Sam Waterston, Jack Warden
Lloyd est le personnage le moins fouillé de ce sextuor ; chercheur en astrophysique, ses préoccupations semblent bien éloignées des autres, mais il fait, dans une conversation avec Peter où celui-ci admire la beauté de la nuit étoilée, cette déclaration pascalienne : « je ne parle pas du monde mais de l’univers (…) une création sans objet, fait à l’aveuglette, moralement neutre et inimaginablement violente ». Ce n’est pas la première fois que l’infiniment grand se trouve ainsi placé en regard des minuscules préoccupations humaines, souvenons-nous dans Annie Hall de l’angoisse du petit garçon devant l’observation que « the universe is expanding », et surtout, dans Manhattan, de la très belle scène du planétarium où se noue la relation d’Ike et de Mary. Que sont nos vies, recadrées à cette échelle ? La conclusion désabusée tirée par Lloyd de ses recherches renforce l’isolement de cette maison, où les hommes et les femmes tournent les uns autour des autres, par gravitation.

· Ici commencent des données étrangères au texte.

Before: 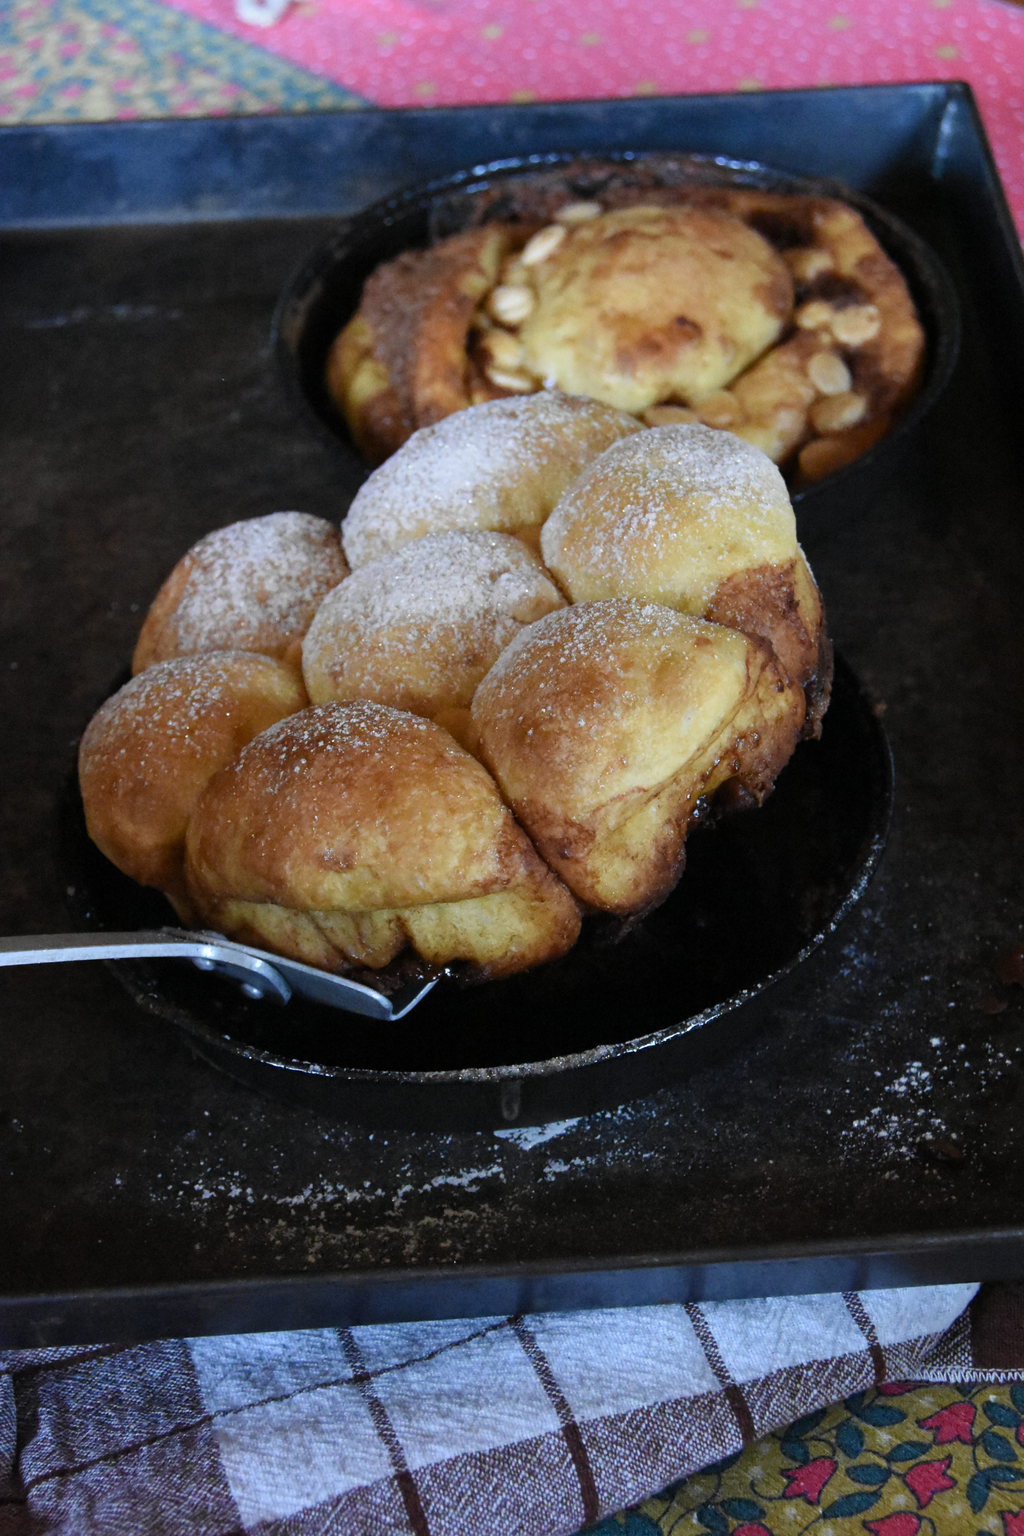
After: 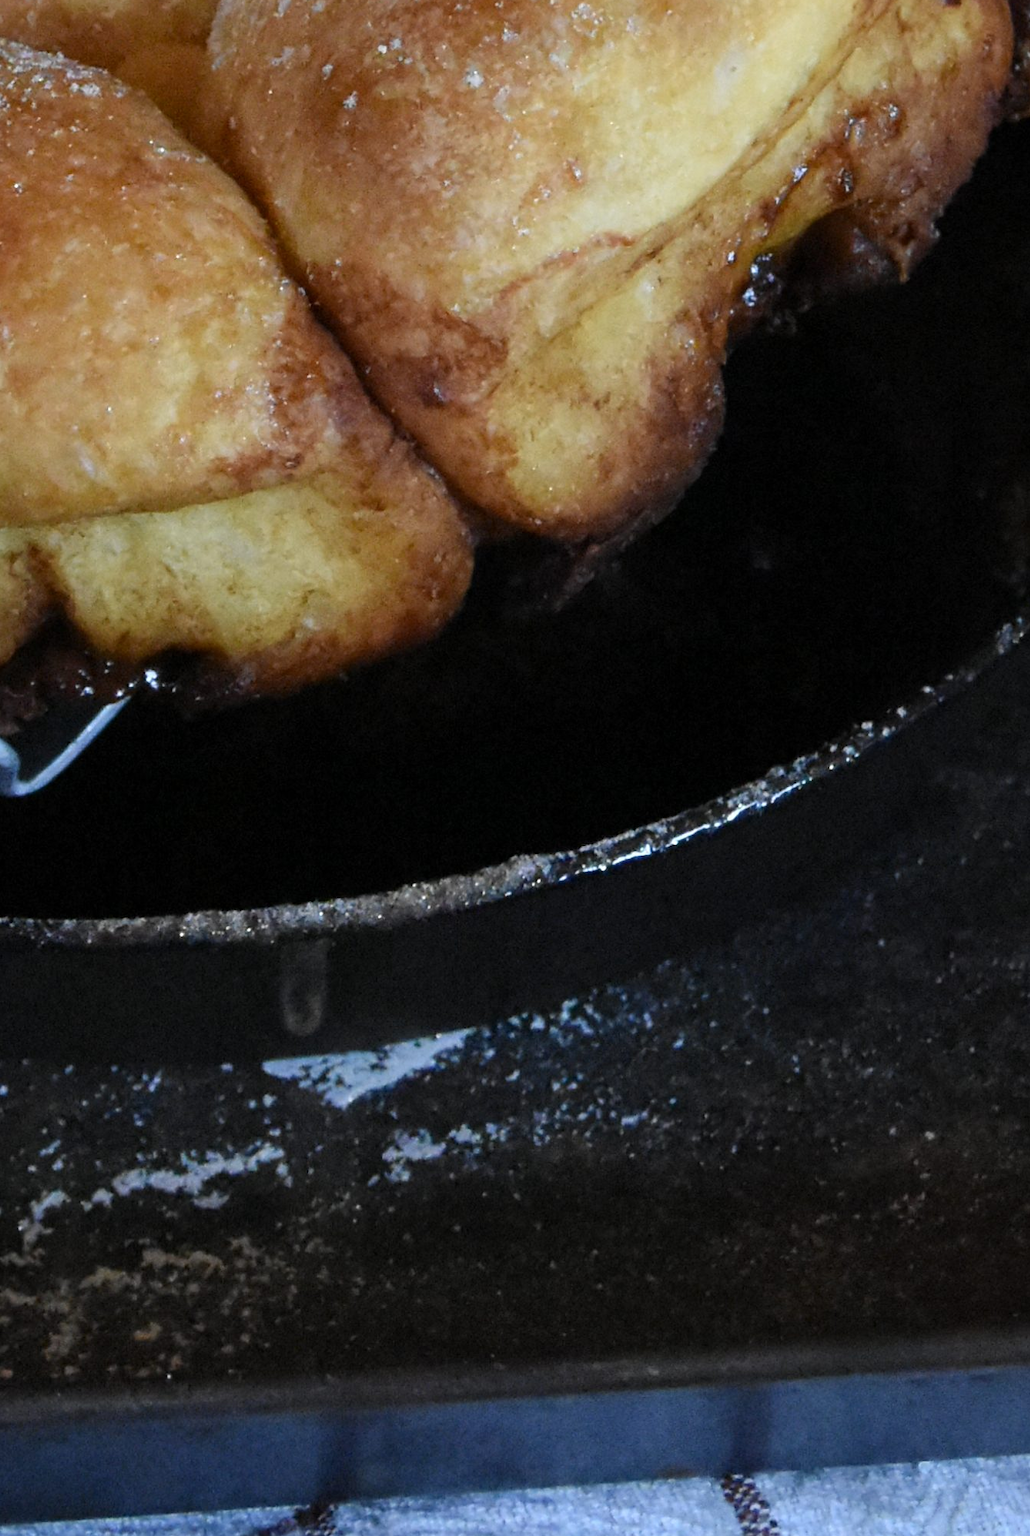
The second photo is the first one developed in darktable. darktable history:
crop: left 37.575%, top 44.931%, right 20.597%, bottom 13.427%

Le moment d’intense affrontement de sa mère avec Lane, véritable big bang, précipite le départ de Lloyd et Diane, qui lui abandonnent le soin de vendre la maison. Déjà un couple d’acquéreurs inspecte les lieux, avec un regard très professionnel, et cette intrusion nous fait ressentir les sentiments contradictoires de Lane, qui a un urgent besoin de vendre mais qui ressent la douleur charnelle de la séparation, anticipée par le départ d’Howard et de Peter qui tour à tour ont pris congé. Attablées dans la cuisine, les deux amies restent seules. « À Moscou, à Moscou » faisait soupirer Tchekhov aux trois sœurs, à New York, à Paris ! semblent murmurer en écho Lane et Steffie. Leur rivalité autour du même homme les a rapprochées, « tu travailleras, tu rencontreras un mari, peut-être que ça marchera ou peut-être pas, tu trouveras un million de choses à faire », l’encourage Steffie qui va de son côté retourner à Philadelphie.

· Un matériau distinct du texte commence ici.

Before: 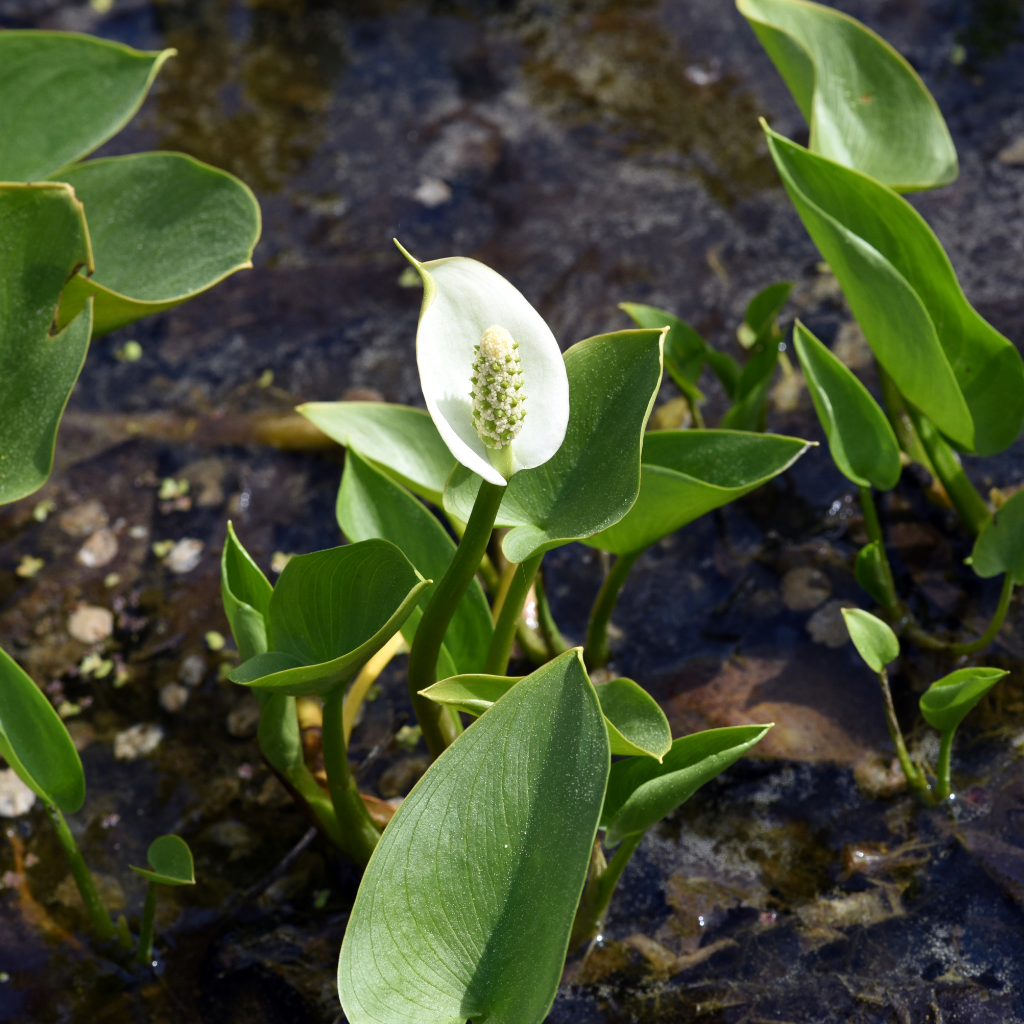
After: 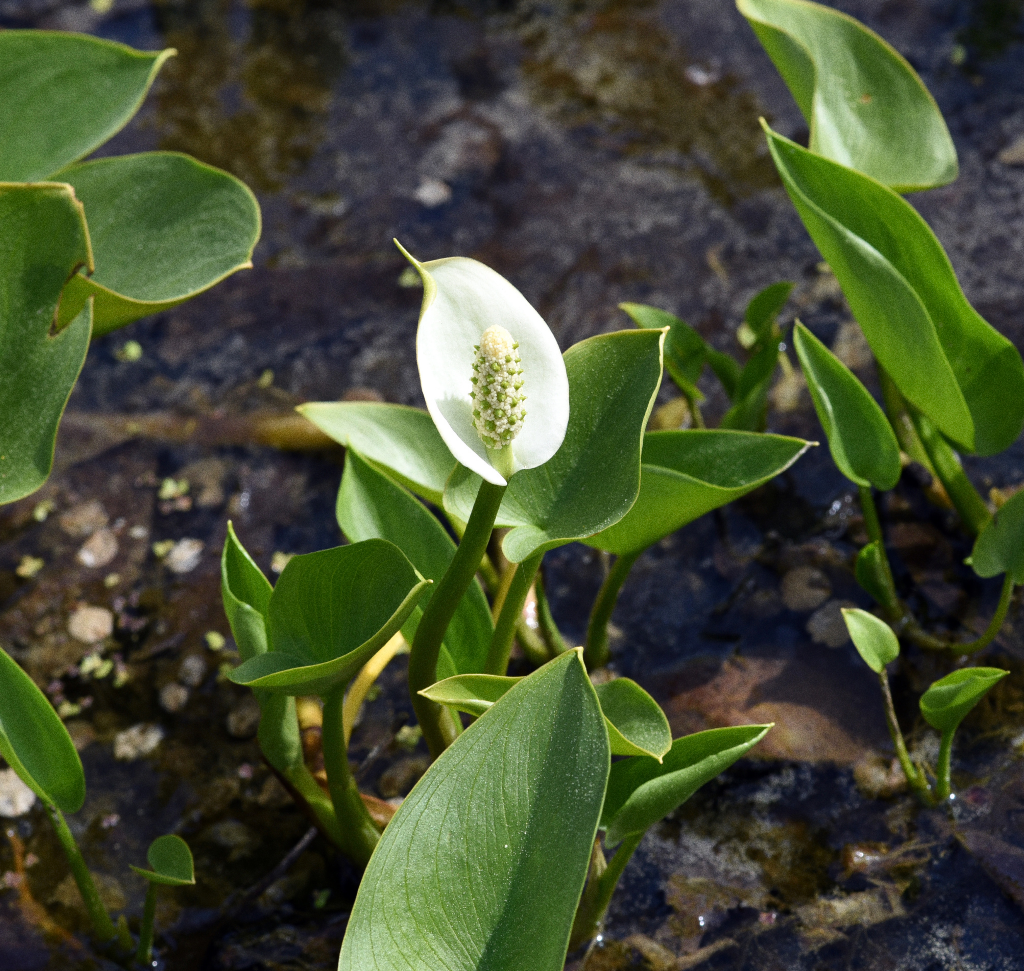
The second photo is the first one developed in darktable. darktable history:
crop and rotate: top 0%, bottom 5.097%
grain: coarseness 0.09 ISO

Ces journées d’entrée dans septembre auront été une (lumineuse ?) parenthèse, il ne s’est apparemment rien passé et rien n’a vraiment changé pour personne, mais au fil de ces dialogues pleins de sous-conversations, de ces jeux de regards, de ces gestes maladroits ou trop vifs…, que de drames, que de convulsions cachées, repliées dans le trou du souffleur ou dispersées à la cantonade ! Avec l’énorme chasteté de l’intelligence, Woody filme ici l’amour non des corps mais des esprits entre eux, qu’un orage, une maison, une panne de courant, un piano ont mystérieusement rapprochés. Il filme les mots sous les mots, les regrets, les projets balbutiés, la scintillante impasse des désirs. Qui a écrit que September n’était qu’un « magma somnifère de culpabilité et de sexe non consommé » ? En reprenant cette appréciation dans sa biographie à l’emporte-pièce (page 459), John Baxter trahit son absence de discernement esthétique, ou son calcul éditorial de caresser le non-public américain de Woody dans le sens du poil.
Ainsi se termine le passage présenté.